Bakenberg foregrounds our understanding of Langa’s explorations throughout his artistic career. However, the story of one’s life is not limited to the story of one’s origins. One is born, they grow up, they encounter different experiences and they evolve, “losing touch with a couple of people we used to be along the way”, as Joan Didion put it. It is for this reason that I wish to move away from Bakenberg as an entry point to reading Langa’s work and would like to propose a different one.

Earlier I mentioned the idea of time as an internal experience. If we can think of time in this way, then it might also be possible to think of space in the same manner.

Home, then, simply becomes different shades of the self, shades that are linked to internal memory and feelings. Just as Saint Augustine is said to have declared, in about 400CE, “In you, my mind, I measure time”, we can also declare, “In you, my mind, I measure place” or “In you, my mind, I measure home.”

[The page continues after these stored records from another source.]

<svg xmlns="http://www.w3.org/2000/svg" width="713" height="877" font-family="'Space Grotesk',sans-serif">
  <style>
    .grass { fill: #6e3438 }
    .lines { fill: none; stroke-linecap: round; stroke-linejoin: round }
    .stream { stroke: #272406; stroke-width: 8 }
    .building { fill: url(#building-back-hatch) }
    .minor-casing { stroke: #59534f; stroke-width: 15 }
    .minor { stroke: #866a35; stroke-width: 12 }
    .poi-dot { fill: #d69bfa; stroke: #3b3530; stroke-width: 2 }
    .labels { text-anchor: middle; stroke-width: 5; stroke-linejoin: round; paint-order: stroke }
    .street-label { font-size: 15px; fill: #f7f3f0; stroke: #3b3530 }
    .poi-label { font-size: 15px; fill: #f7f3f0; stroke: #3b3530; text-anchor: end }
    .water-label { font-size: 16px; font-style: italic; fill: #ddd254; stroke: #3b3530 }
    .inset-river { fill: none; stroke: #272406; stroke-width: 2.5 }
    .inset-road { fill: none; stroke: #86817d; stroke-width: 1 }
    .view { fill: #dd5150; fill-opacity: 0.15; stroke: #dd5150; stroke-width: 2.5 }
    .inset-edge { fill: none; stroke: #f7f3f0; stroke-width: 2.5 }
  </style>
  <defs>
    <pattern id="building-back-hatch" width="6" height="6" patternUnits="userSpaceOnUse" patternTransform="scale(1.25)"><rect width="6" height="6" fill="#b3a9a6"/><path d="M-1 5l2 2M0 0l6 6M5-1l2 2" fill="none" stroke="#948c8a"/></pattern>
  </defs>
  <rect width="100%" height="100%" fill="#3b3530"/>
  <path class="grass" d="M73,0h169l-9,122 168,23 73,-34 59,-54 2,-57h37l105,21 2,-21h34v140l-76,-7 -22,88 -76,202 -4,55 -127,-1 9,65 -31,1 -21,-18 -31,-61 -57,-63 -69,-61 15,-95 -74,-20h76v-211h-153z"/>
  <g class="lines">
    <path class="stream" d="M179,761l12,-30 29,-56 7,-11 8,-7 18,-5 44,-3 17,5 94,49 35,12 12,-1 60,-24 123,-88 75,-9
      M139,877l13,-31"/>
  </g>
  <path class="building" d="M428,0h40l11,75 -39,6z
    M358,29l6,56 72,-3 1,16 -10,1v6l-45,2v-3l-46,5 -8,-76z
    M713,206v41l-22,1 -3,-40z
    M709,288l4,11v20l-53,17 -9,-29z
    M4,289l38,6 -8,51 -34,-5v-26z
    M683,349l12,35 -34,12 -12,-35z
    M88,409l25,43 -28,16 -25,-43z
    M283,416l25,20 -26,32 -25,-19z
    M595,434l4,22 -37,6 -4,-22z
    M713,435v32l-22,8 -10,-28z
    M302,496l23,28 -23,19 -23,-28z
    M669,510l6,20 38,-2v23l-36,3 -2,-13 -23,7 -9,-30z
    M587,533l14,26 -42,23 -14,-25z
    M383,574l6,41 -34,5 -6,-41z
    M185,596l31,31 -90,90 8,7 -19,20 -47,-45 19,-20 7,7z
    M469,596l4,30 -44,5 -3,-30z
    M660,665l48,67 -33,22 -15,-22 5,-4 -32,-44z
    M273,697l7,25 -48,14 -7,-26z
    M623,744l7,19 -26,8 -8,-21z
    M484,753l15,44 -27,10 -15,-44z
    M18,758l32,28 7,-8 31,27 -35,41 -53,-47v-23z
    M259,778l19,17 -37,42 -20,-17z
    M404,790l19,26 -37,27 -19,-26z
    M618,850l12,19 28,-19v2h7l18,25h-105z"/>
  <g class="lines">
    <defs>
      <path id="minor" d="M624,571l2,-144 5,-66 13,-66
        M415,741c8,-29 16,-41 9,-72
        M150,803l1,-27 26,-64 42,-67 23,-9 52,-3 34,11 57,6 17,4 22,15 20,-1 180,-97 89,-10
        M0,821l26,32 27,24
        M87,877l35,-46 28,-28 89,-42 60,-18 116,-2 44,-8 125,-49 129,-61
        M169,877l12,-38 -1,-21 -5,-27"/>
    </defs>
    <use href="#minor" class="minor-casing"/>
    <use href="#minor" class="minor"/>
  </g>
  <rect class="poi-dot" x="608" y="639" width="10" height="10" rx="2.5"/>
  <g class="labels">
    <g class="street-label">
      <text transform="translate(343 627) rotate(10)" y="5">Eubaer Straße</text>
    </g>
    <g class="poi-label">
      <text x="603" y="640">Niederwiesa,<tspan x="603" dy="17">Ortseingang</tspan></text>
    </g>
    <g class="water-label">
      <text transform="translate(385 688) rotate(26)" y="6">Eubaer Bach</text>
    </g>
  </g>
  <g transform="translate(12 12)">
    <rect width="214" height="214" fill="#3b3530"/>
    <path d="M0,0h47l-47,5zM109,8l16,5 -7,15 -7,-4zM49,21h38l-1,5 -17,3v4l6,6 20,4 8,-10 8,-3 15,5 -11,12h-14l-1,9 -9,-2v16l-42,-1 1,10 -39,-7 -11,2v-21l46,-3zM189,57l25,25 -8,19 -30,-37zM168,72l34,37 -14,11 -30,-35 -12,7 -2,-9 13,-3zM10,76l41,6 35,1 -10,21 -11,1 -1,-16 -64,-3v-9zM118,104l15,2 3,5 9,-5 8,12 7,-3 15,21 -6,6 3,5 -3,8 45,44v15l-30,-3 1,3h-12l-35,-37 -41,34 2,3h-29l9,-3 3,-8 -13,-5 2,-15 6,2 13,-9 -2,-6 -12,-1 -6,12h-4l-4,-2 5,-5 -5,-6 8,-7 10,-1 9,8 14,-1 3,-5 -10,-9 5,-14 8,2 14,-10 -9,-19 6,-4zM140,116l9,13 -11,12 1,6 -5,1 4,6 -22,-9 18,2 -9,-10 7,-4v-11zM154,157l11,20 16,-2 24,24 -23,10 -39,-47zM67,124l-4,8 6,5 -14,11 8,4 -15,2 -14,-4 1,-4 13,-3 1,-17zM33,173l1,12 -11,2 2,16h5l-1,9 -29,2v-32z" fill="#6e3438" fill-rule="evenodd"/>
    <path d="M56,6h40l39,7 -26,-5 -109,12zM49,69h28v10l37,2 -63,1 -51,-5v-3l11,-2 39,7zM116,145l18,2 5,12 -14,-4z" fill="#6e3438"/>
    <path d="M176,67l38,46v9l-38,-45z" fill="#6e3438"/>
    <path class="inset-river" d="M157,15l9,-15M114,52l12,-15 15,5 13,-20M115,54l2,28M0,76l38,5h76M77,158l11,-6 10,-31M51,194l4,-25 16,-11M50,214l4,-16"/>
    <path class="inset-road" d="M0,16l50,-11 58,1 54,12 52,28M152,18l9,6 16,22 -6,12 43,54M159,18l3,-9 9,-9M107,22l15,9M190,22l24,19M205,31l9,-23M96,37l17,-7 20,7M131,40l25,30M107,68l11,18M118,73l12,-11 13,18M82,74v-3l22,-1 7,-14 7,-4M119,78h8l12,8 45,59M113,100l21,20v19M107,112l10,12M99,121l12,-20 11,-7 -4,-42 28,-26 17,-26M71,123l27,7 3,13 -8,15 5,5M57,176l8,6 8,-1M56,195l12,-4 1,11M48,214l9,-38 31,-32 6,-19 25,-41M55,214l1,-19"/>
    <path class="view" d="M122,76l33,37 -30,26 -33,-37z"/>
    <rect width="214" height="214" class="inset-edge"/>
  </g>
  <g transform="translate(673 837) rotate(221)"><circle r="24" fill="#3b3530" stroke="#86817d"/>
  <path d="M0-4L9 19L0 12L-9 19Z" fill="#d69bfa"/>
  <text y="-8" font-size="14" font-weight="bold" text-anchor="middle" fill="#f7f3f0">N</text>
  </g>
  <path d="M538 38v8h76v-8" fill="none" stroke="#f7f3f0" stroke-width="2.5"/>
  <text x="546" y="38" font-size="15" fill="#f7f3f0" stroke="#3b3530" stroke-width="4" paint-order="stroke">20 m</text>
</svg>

If we follow this line of thinking, home for Langa becomes his mind’s creations; home is in Limpopo with his neighbour, Martha Mbiza, as much as it is in the depths of the seas and the expanse of outer space. Home is positioned nowhere and everywhere. But, of course, I recognise the limits of thought experiments, more so in a time of intense nationalist rhetoric, crackdown at the borders and the migrant crisis. It is not enough to simply declare in our minds where we consider home to be.

If, indeed, we are forced to speak of Langa’s work in terms of his origin story — the dusty streets of Bakenberg as the place where he comes from (travels towards and away from), then I’d want to point out the lyrical relationship that exists between dust and the beauty of mists and the clouds.

As early as the 19th century, scholars and researchers were beginning to formulate interesting ways of thinking through dust. In his aptly named essay The Importance of Dust: A Source of Beauty and Essential to Life (1898), Alfred Wallace writes: “The evidence goes to show, therefore, that the exquisite blue tints of sky and ocean, as well as all the sunset hues of sky and cloud, of mountain peak and alpine snows, are due to the finer particles of that very dust which, in its coarser forms, we find so annoying and even dangerous.”

“To the presence of dust in the higher atmosphere, we owe the formation of mists, clouds and gentle beneficial rains, instead of waterspouts and destructive torrents.”

Dust is a source of ridicule for Bakenberg. And yet, it is this source of ridicule that results in the beauty of the oceans and skies (the same ones we see mapped in Tropic of Capricorn). This relationship is poetic and, quite simply, beautiful.